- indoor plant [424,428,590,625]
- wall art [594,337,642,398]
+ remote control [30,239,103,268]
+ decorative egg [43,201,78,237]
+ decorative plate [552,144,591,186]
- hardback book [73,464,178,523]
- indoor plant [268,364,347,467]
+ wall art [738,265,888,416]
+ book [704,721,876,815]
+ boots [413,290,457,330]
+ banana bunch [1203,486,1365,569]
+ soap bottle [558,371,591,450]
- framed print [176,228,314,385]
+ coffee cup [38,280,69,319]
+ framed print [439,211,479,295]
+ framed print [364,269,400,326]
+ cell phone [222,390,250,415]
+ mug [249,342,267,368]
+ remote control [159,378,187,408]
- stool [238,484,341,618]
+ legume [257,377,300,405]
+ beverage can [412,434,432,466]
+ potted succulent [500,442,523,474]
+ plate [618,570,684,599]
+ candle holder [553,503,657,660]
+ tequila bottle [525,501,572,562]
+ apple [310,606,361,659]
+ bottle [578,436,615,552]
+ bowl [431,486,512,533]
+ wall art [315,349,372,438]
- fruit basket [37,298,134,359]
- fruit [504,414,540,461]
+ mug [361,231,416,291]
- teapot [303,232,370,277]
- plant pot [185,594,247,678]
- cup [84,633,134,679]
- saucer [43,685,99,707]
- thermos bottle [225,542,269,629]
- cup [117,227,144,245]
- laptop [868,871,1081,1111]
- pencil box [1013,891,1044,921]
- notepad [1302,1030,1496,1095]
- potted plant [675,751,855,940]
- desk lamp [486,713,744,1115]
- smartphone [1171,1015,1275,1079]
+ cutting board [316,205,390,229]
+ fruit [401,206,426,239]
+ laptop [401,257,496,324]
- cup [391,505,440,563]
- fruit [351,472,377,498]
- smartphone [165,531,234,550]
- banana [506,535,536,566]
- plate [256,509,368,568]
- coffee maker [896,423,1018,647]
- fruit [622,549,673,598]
-------
TO DO: Quote only the lines from the line containing "- fruit basket [37,298,134,359]" through the end of the listing, please, keeping both the first and the last line.

WRITTEN REPLY:
- fruit basket [37,298,134,359]
- fruit [504,414,540,461]
+ mug [361,231,416,291]
- teapot [303,232,370,277]
- plant pot [185,594,247,678]
- cup [84,633,134,679]
- saucer [43,685,99,707]
- thermos bottle [225,542,269,629]
- cup [117,227,144,245]
- laptop [868,871,1081,1111]
- pencil box [1013,891,1044,921]
- notepad [1302,1030,1496,1095]
- potted plant [675,751,855,940]
- desk lamp [486,713,744,1115]
- smartphone [1171,1015,1275,1079]
+ cutting board [316,205,390,229]
+ fruit [401,206,426,239]
+ laptop [401,257,496,324]
- cup [391,505,440,563]
- fruit [351,472,377,498]
- smartphone [165,531,234,550]
- banana [506,535,536,566]
- plate [256,509,368,568]
- coffee maker [896,423,1018,647]
- fruit [622,549,673,598]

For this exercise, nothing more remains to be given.